We toss these words around, discrimination, persecution, i suppose if you are discriminating against someone you are persecuting them, that is if you are the people who have all the money and own all the property, and you won't let another group who has neither buy your property or earn your wages.  Way back when we were lads, an upstanding straight white man was expected to discriminate against nonstraight, nonwhite, nonmen.  When you went to that snooty club for cigars and brandy you certainly didn't want to rub elbows with gays, blacks, or women.  Anymore all those people can smoke and drink together.  I heard they even let a swamp Bohunk in, but the people there were not up to his snuff, and he was sure they would disappoint him somewhere down the line so he he went back to the swamp where he could be disappointed with them from a distance.

You are always going on about how things have changed since we were lads, but you know things have always been changing, time is a river, blah, blah, blah.  Change is kind of like winter, you may like it or you may hate it, but it's always going to be there, and it's perfectly fine to complain about it to your friends and neighbors, but these complaints become a little tiresome in a high class blog such as this one. 

And anyway things were wrong back then, blacks couldn't vote or buy property in the nice parts of town or get those good jobs, gays could go to jail for practicing the love that dare not speak its name, and women had a hard time becoming doctors and lawyers.  Surely you admit that that was wrong.  Now it's better, quit complaining.

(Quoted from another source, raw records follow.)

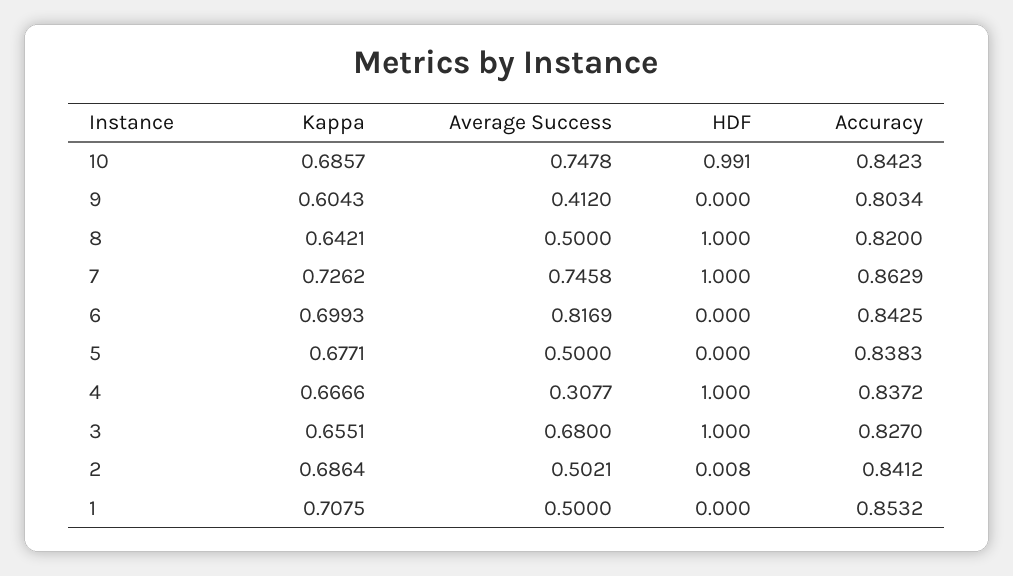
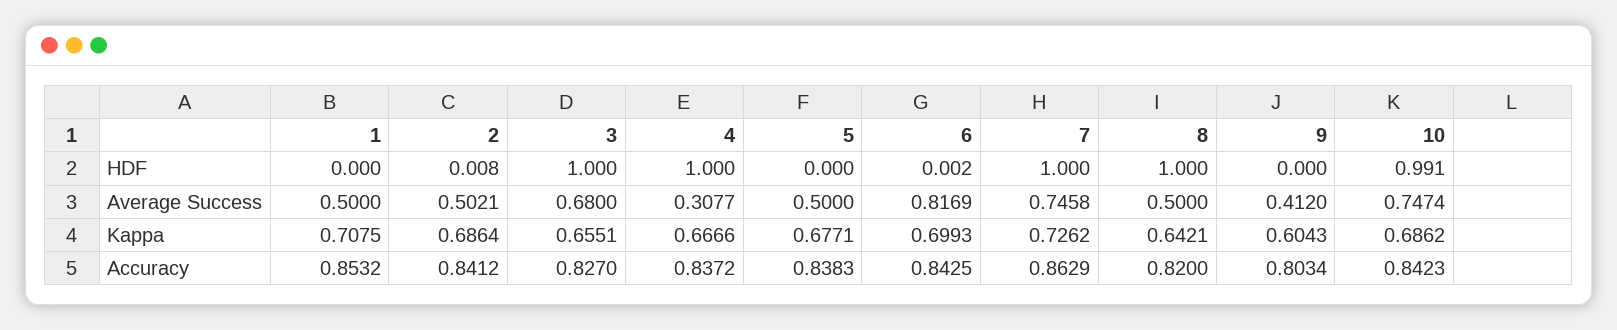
  {
    "Kappa": {
-     "10": 0.6857,
+     "10": 0.6862,
      "9": 0.6043,
      "8": 0.6421,
      "7": 0.7262,
      "6": 0.6993,
      "5": 0.6771,
      "4": 0.6666,
      "3": 0.6551,
      "2": 0.6864,
      "1": 0.7075
    },
    "Average Success": {
-     "10": 0.7478,
+     "10": 0.7474,
      "9": 0.412,
      "8": 0.5,
      "7": 0.7458,
      "6": 0.8169,
      "5": 0.5,
      "4": 0.3077,
      "3": 0.68,
      "2": 0.5021,
      "1": 0.5
    },
    "HDF": {
      "10": 0.991,
      "9": 0,
      "8": 1,
      "7": 1,
-     "6": 0,
+     "6": 0.002,
      "5": 0,
      "4": 1,
      "3": 1,
      "2": 0.008,
      "1": 0
    },
    "Accuracy": {
      "10": 0.8423,
      "9": 0.8034,
      "8": 0.82,
      "7": 0.8629,
      "6": 0.8425,
      "5": 0.8383,
      "4": 0.8372,
      "3": 0.827,
      "2": 0.8412,
      "1": 0.8532
    }
  }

What i meant by sin, and this is pretty much my own definition, is knowing something is wrong and doing it anyway.  I was going to trot out some examples. but not many came to mind, not that I am sinless, but I just don't do much of anything anymore.  I used to steal.  Way back in my hippie days I used to shoplift books.  I suppose I had some halfass theory where I was liberating them from the corrupt establishment, but I knew in my heart that what I was doing was wrong, but I wanted the book and so I took it.  Anymore my sins would be something like treating somebody unfair because I didn't want to take the time to treat them right, or not recycling something because it was too much bother.

And there is guilt there when I know I have sinned.  I suppose that keeps me from doing it very often and that makes me a better person, and I suppose when somebody else sins it makes me more tolerant of them, so long as they admit they sinned and vow to try to not do it again, even though we both know we will because we are imperfect vessels. 

Wow, sounds like I have bought into that original sin thing that I am always declaiming about.  In my case I think it is more about putting yourself first, giving yourself a bit of an advantage in an unfair manner over somebody else.  That's what I think of as sin.